Multi-frame change data
+++++
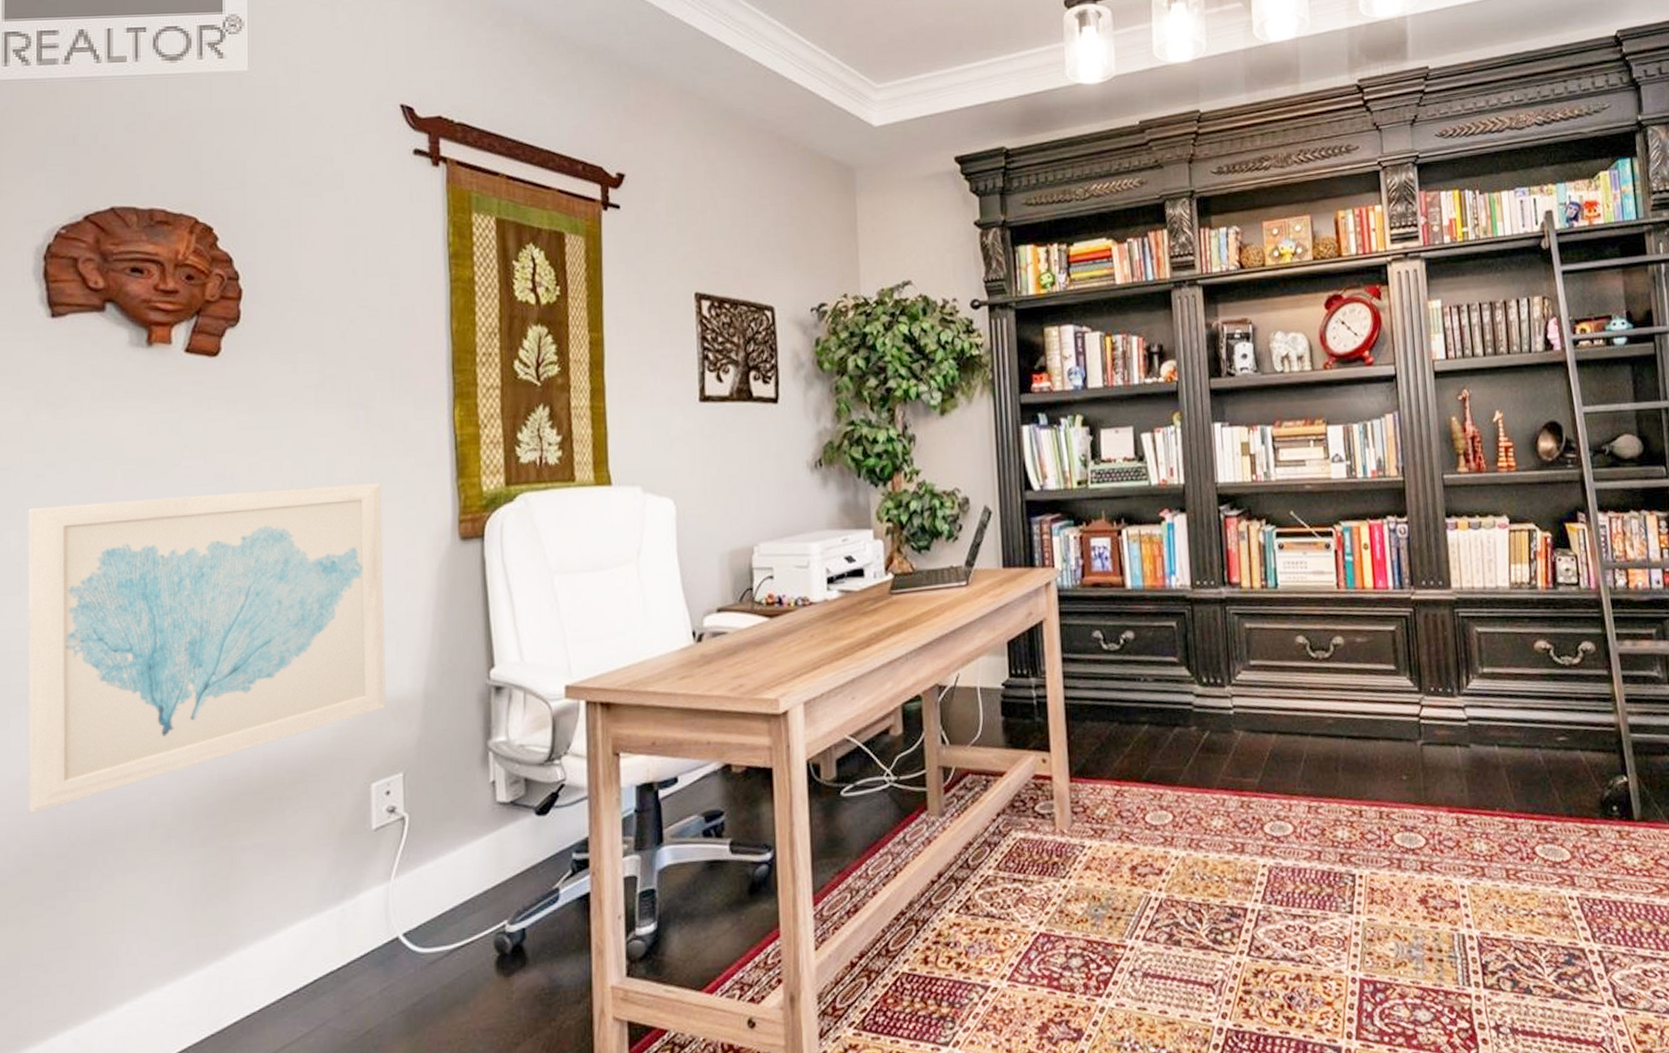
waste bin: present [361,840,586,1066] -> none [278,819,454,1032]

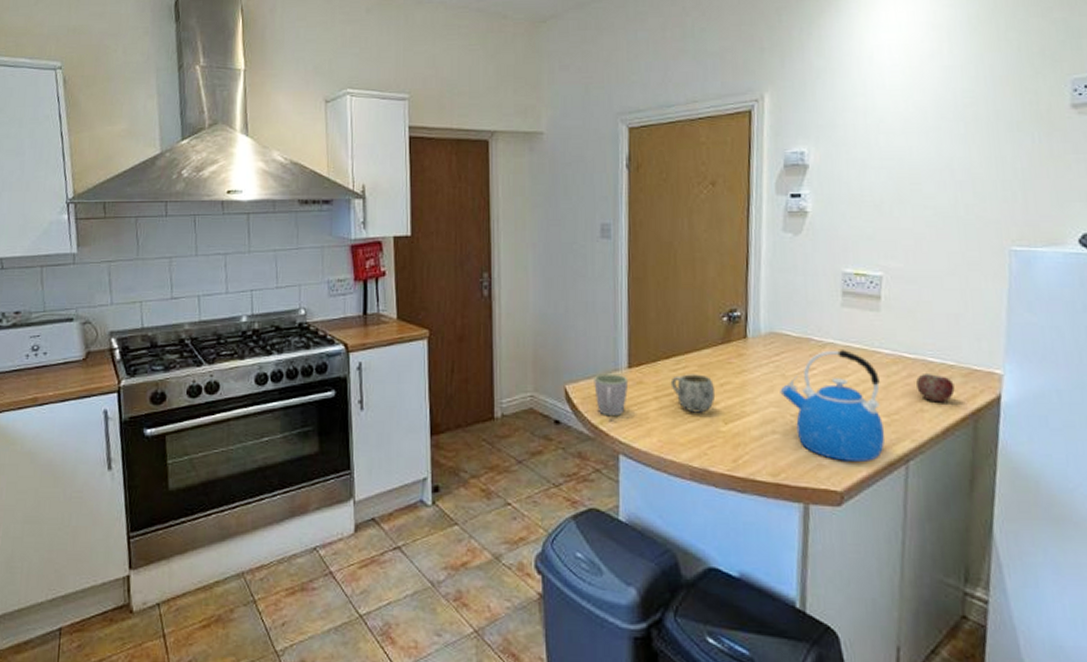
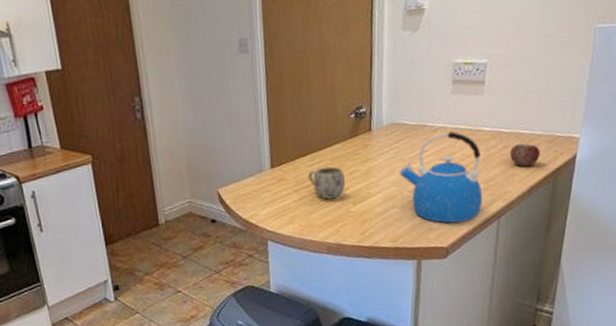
mug: present [594,373,629,417] -> none [242,174,272,211]

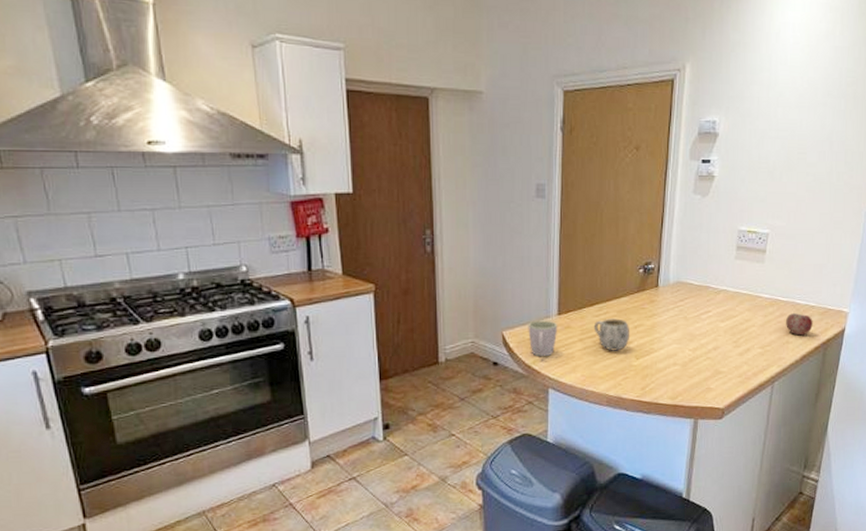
mug: none [242,174,272,211] -> present [528,320,558,357]
kettle: present [399,131,483,223] -> none [682,295,759,384]

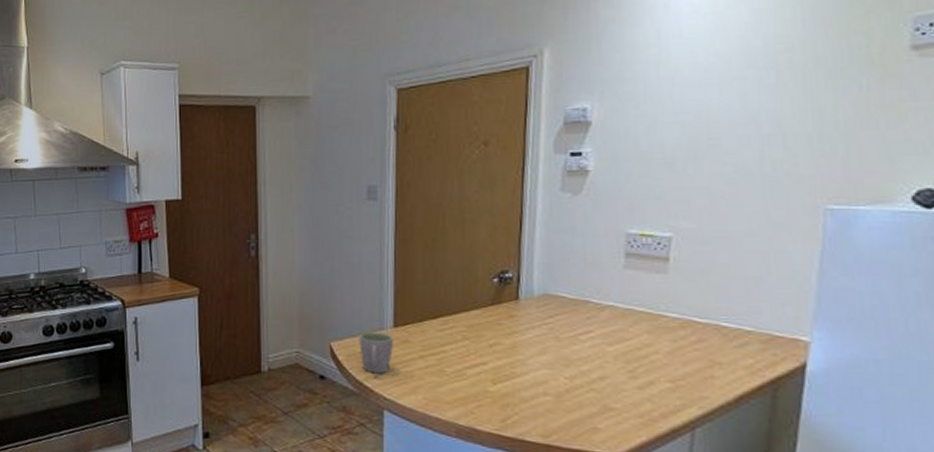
mug: present [593,318,630,351] -> none [437,334,484,373]
apple: present [786,313,813,336] -> none [707,339,752,370]

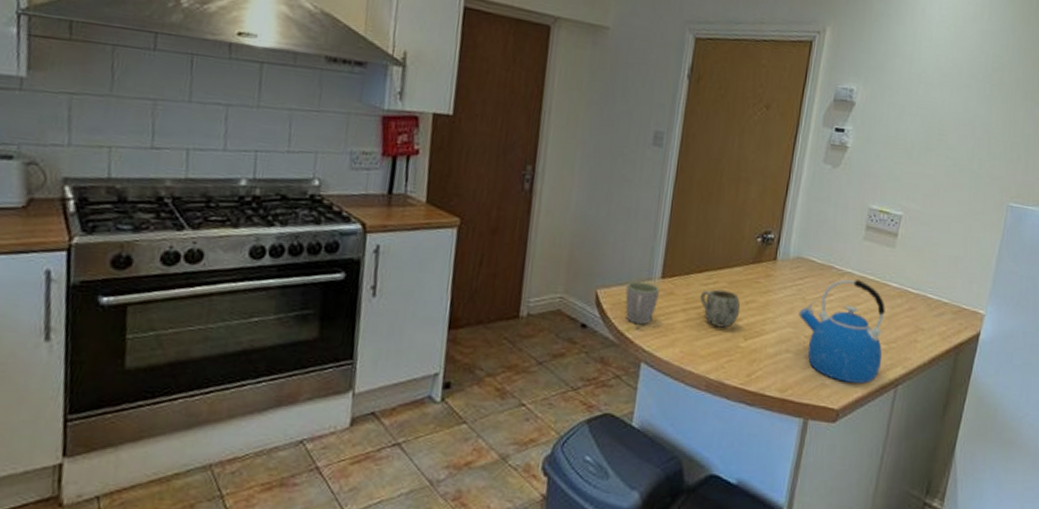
mug: none [437,334,484,373] -> present [699,289,741,328]
kettle: none [553,313,669,427] -> present [798,279,885,384]

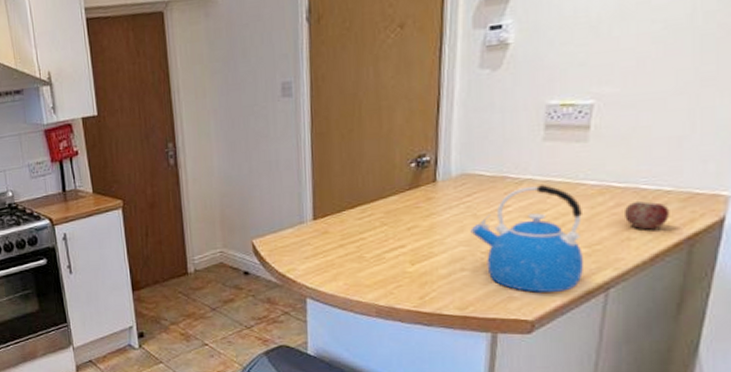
mug: present [625,281,660,325] -> none [279,226,314,265]
mug: present [699,289,741,328] -> none [356,220,403,257]
apple: none [915,308,945,335] -> present [625,201,669,230]

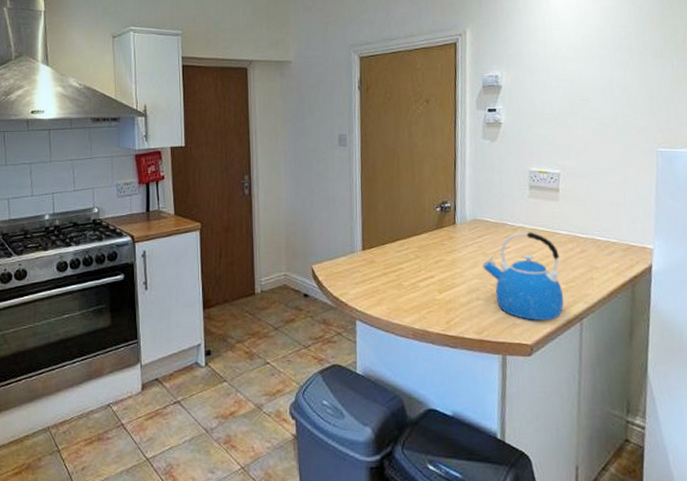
apple: present [625,201,669,230] -> none [587,249,617,272]

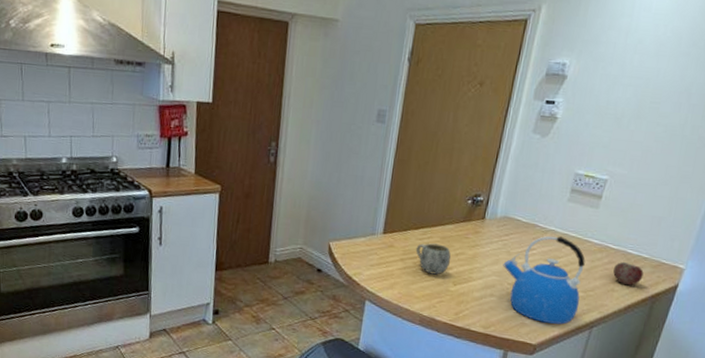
mug: none [396,254,432,285] -> present [415,243,451,275]
apple: none [587,249,617,272] -> present [613,262,644,286]

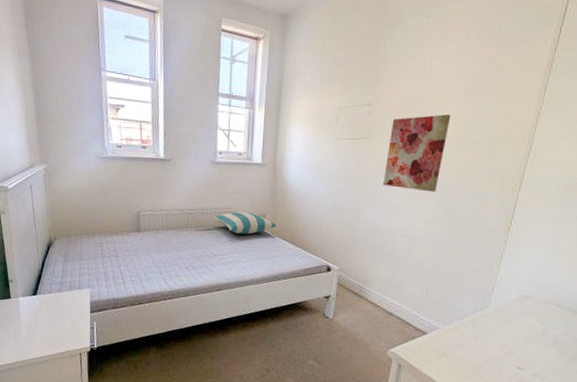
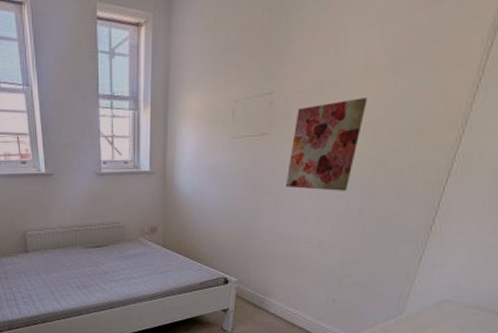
pillow: present [213,211,277,235] -> none [102,225,169,249]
+++++
*INSTRUCTION*
Skip the pictures and give the entries above again word for word.

*RESULT OF THIS TASK*
waste bin: present [361,840,586,1066] -> none [278,819,454,1032]

mug: present [594,373,629,417] -> none [242,174,272,211]

mug: none [242,174,272,211] -> present [528,320,558,357]
kettle: present [399,131,483,223] -> none [682,295,759,384]

mug: present [593,318,630,351] -> none [437,334,484,373]
apple: present [786,313,813,336] -> none [707,339,752,370]

mug: none [437,334,484,373] -> present [699,289,741,328]
kettle: none [553,313,669,427] -> present [798,279,885,384]

mug: present [625,281,660,325] -> none [279,226,314,265]
mug: present [699,289,741,328] -> none [356,220,403,257]
apple: none [915,308,945,335] -> present [625,201,669,230]

apple: present [625,201,669,230] -> none [587,249,617,272]

mug: none [396,254,432,285] -> present [415,243,451,275]
apple: none [587,249,617,272] -> present [613,262,644,286]

pillow: present [213,211,277,235] -> none [102,225,169,249]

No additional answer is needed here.